Fair warning BGE-M3 is $ expensive to evaluate, probably* that's why it's not part of any of the retrieval slice of MTEB benchmarks.


# Reference:
- [All Cohere numbers are copied form here](https://huggingface.co/datasets/Cohere/miracl-en-queries-22-12)
- [BGE M3-Embedding: Multi-Lingual, Multi-Functionality,
Multi-Granularity Text Embeddings Through Self-Knowledge Distillation](https://arxiv.org/pdf/2402.03216.pdf)
- [Making a MIRACL: Multilingual Information Retrieval
Across a Continuum of Languages](https://arxiv.org/pdf/2210.09984.pdf)
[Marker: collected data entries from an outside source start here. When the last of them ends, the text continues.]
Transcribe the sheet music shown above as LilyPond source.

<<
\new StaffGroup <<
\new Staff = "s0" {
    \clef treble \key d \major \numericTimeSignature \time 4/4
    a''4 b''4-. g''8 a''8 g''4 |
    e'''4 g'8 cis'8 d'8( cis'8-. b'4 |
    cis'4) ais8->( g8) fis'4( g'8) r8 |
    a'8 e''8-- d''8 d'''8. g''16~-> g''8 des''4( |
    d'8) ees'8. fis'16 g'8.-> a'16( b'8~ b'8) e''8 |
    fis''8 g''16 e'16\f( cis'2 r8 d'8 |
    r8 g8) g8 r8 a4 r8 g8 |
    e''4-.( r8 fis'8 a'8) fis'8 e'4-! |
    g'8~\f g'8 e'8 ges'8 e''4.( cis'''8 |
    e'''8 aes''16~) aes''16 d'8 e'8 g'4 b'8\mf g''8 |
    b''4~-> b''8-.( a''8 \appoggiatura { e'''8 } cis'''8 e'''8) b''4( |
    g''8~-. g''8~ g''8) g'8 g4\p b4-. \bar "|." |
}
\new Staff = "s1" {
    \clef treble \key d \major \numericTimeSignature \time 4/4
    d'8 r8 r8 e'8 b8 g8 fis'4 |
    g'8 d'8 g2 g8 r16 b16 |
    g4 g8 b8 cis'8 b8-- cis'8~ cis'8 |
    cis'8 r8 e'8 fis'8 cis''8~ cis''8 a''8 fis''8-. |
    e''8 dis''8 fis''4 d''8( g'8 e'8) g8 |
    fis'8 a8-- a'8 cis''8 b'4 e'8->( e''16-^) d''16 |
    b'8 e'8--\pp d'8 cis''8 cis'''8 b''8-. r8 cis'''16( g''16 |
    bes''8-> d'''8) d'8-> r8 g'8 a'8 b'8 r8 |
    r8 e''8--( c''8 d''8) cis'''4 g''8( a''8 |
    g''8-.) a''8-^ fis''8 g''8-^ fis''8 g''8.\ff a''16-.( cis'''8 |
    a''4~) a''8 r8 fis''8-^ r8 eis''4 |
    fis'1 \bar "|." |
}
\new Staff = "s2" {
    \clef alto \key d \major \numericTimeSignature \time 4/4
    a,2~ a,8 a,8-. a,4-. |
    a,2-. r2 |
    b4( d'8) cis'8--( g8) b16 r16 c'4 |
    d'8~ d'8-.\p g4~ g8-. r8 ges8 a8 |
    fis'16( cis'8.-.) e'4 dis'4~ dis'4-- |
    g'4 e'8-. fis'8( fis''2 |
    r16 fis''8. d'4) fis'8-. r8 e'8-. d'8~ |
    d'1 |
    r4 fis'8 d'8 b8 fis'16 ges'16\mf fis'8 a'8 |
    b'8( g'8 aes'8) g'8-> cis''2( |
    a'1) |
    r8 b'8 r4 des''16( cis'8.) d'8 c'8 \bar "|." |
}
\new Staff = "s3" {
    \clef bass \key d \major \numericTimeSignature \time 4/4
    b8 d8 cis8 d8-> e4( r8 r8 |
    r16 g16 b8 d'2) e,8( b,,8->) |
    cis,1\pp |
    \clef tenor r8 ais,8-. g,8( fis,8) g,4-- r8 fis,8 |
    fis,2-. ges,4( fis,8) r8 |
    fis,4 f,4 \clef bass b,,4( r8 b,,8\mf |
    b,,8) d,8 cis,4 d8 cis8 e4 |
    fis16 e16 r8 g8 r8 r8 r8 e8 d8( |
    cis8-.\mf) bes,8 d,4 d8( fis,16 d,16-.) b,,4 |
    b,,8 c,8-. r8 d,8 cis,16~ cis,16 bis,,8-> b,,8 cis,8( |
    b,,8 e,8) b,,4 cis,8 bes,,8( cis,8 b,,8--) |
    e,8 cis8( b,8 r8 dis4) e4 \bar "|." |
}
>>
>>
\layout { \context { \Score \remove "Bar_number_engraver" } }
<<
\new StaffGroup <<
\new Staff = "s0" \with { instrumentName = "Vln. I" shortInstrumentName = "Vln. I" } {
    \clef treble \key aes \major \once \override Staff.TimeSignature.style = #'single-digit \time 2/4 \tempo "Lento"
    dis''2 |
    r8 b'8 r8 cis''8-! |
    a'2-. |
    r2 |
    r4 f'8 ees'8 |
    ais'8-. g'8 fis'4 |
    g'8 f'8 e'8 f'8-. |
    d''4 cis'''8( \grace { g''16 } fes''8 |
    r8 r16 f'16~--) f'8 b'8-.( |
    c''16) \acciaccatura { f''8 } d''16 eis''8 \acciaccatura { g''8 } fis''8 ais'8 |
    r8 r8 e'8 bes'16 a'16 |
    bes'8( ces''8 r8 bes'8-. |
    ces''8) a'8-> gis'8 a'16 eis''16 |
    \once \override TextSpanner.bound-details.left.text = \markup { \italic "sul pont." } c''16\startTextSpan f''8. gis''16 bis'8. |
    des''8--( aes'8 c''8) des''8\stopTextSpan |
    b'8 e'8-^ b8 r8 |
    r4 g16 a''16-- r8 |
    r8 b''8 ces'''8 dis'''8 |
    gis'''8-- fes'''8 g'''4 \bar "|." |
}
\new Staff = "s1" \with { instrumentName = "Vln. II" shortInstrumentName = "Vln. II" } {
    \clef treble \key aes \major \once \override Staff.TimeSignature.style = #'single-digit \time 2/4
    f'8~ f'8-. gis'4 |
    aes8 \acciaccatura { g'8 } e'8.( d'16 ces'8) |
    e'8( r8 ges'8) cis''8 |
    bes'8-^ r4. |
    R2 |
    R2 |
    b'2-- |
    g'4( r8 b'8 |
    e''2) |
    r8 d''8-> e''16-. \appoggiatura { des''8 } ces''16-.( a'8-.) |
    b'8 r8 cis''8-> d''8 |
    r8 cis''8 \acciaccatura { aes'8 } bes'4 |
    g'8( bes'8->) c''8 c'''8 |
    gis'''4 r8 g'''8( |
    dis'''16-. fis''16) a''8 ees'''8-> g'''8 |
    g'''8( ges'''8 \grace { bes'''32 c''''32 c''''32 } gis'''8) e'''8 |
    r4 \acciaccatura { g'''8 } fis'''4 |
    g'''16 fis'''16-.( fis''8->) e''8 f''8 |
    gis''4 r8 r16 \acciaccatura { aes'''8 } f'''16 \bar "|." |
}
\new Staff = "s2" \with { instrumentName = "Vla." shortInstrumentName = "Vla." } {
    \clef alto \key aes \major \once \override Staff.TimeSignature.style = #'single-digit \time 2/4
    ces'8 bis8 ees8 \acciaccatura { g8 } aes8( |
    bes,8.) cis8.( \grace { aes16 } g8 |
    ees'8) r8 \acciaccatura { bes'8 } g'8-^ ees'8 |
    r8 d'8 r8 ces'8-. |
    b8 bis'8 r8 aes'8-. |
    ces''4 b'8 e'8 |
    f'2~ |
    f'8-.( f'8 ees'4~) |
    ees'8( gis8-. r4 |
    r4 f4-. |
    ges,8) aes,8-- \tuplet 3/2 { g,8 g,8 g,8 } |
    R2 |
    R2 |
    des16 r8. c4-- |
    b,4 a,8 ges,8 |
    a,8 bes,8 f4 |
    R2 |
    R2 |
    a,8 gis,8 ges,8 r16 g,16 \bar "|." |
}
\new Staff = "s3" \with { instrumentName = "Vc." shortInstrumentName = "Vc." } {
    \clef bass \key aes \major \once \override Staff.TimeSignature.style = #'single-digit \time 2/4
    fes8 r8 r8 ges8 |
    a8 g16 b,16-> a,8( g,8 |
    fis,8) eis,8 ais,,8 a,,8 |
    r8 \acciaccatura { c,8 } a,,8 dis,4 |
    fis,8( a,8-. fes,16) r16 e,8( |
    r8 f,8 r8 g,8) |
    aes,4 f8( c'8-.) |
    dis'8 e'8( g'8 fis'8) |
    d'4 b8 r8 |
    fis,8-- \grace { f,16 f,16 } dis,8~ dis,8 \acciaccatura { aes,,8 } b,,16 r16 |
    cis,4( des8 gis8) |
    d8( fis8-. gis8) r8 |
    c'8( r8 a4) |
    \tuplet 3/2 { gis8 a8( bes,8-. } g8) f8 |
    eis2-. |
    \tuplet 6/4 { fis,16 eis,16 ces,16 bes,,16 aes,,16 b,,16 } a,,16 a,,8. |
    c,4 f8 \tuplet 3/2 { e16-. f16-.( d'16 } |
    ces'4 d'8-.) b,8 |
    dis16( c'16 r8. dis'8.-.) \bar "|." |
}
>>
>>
- [IndicIRSuite: Multilingual Dataset and Neural
Information Models for Indian Languages](https://arxiv.org/pdf/2312.09508)



# Note on model bias:
- Like any model this model might carry inherent biases from the base models and the datasets it was pretrained and finetuned on. Please use responsibly.